═════ TEXTE SUPPORT ═════
# Erreur de connexion application Facebook



## Natacha28 (24 Mars 2021)

Bonjour,
Depuis maintenant 2mois, je n’arrive pas à me connecter sur mon application Facebook, le message suivant s’affiche : Erreur de Connexion Une erreur inattendue s’est produite Veuillez essayer de vous reconnecter 
J’ai désinstallé l’application et réinstallée, j’ai la dernière version de l’IOS 14.4.1, mes identifiants sont les bons car j’arrive à me connecter sur mon compte FB sur mon ordi et en passant par Safari sur mon IPhone , j’ai réinitialiser les paramètres réseaux, j’ai éteins mon téléphone et rallumé mais rien de tout ça fonctionne... j’ai signalé mon problème à Fb mais pas de solutions apportées... 
Quelqu’un aurait une idée pour m’aider à résoudre mon problème svp ? 
Natacha


----------



## Rannvro (25 Mars 2021)

Bonsoir,

Vous pourriez essayer ceci :

- Passez de la connection Wifi à la 4G ou autre en ayant désactivé le Wifi à moins que ce soit déjà le cas.

- Effacez toutes les données de l'application Facebook sur votre iPhone dans " Réglages " , " Applications " , " Gérer les applications " , " Facebook " , " Effacer les données " , " Effacer toutes les données " , ensuite, allez dans " Réglages " , " A propos de cet iPhone " , " Stockage " , " Données en cache " , " Effacer les données en cache " .

- Réinitialisez les réglages de localisation / vie privée - toutes les applications qui utilisent votre position devront à nouveau avoir un accès autorisé - allez dans " Réglages " , " Général " , " Réinitialisation " , " Réinitialisation de la localisation / vie privée " .


----------



## Aïcha (17 Avril 2021)

Natacha28 a dit:


> Bonjour,
> Depuis maintenant 2mois, je n’arrive pas à me connecter sur mon application Facebook, le message suivant s’affiche : Erreur de Connexion Une erreur inattendue s’est produite Veuillez essayer de vous reconnecter
> J’ai désinstallé l’application et réinstallée, j’ai la dernière version de l’IOS 14.4.1, mes identifiants sont les bons car j’arrive à me connecter sur mon compte FB sur mon ordi et en passant par Safari sur mon IPhone , j’ai réinitialiser les paramètres réseaux, j’ai éteins mon téléphone et rallumé mais rien de tout ça fonctionne... j’ai signalé mon problème à Fb mais pas de solutions apportées...
═════
SÉRIE D'EXERCICES:
#1 Dans le fil de discussion sur l'erreur de connexion Facebook, quelle version d'iOS le premier message déclare-t-il installée sur l'iPhone ?
#2 Poursuivez le fil de discussion sur l'erreur de connexion Facebook à partir de son dernier passage.
═════ DONNÉES DISPONIBLES ═════
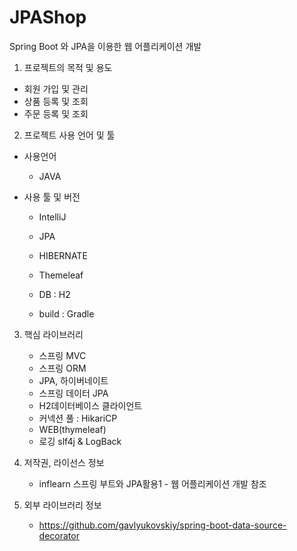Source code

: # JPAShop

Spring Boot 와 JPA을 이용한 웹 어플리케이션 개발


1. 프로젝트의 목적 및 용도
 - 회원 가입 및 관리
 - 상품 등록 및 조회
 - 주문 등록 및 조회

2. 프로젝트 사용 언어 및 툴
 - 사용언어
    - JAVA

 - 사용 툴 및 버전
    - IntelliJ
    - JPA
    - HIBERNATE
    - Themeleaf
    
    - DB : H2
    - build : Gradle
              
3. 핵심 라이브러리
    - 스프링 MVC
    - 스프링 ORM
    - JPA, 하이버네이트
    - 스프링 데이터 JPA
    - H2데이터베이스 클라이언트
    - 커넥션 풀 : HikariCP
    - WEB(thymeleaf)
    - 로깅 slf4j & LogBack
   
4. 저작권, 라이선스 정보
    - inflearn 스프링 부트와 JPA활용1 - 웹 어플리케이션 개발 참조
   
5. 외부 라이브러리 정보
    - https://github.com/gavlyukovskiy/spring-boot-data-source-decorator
═════
CORRIGÉ DES EXERCICES:
#1 La dernière version, iOS 14.4.1.

#2
> Quelqu’un aurait une idée pour m’aider à résoudre mon problème svp ?
> Natacha


Bonjour moi aussi j’ai le même problème vous avez résolu ?


----------



## Natacha28 (18 Avril 2021)

Aïcha a dit:


> Bonjour moi aussi j’ai le même problème vous avez résolu ?


Non malheureusement...


----------



## Oussleboss (29 Avril 2021)

Natacha28 a dit:


> Bonjour,
> Depuis maintenant 2mois, je n’arrive pas à me connecter sur mon application Facebook, le message suivant s’affiche : Erreur de Connexion Une erreur inattendue s’est produite Veuillez essayer de vous reconnecter
> J’ai désinstallé l’application et réinstallée, j’ai la dernière version de l’IOS 14.4.1, mes identifiants sont les bons car j’arrive à me connecter sur mon compte FB sur mon ordi et en passant par Safari sur mon IPhone , j’ai réinitialiser les paramètres réseaux, j’ai éteins mon téléphone et rallumé mais rien de tout ça fonctionne... j’ai signalé mon problème à Fb mais pas de solutions apportées...
> Quelqu’un aurait une idée pour m’aider à résoudre mon problème svp ?
> Natacha


Bonjour toujours ne fonctionne pas ? J'ai le meme probleme depuis 3 mois


----------



## Natacha28 (29 Avril 2021)

Oussleboss a dit:


> Bonjour toujours ne fonctionne pas ? J'ai le meme probleme depuis 3 mois


Bonjour, je viens de réussi à me connecter aujourd’hui même sans faire quoique ce soit de plus que ce que je n’avais déjà fait... bizarre...


----------



## Oussleboss (29 Avril 2021)

Natacha28 a dit:


> Bonjour,
> Depuis maintenant 2mois, je n’arrive pas à me connecter sur mon application Facebook, le message suivant s’affiche : Erreur de Connexion Une erreur inattendue s’est produite Veuillez essayer de vous reconnecter
> J’ai désinstallé l’application et réinstallée, j’ai la dernière version de l’IOS 14.4.1, mes identifiants sont les bons car j’arrive à me connecter sur mon compte FB sur mon ordi et en passant par Safari sur mon IPhone , j’ai réinitialiser les paramètres réseaux, j’ai éteins mon téléphone et rallumé mais rien de tout ça fonctionne... j’ai signalé mon problème à Fb mais pas de solutions apportées...
> Quelqu’un aurait une idée pour m’aider à résoudre mon problème svp ?
> Natacha





Natacha28 a dit:


> Bonjour, je viens de réussi à me connecter aujourd’hui même sans faire quoique ce soit de plus que ce que je n’avais déjà fait... bizarre...


La chance c bizarre leur système sa me rend fou lol pourtant je l'ai fait leur dernière mise à jour la ...


----------



## Maurane tana (11 Juin 2021)

Aïcha a dit:


> Bonjour moi aussi j’ai le même problème vous avez résolu ?


Bonjour vous avez pu trouver une solution? J’ai également le même problème


----------



## leeloo.minai (19 Août 2021)

Bonjour à tous. Depuis quelques jours je rencontre ce message d’erreur quand j’essaye de me connecter sur l’app Facebook : « Une erreur inattendue s’est produite. Veuillez essayer de vous reconnecter. »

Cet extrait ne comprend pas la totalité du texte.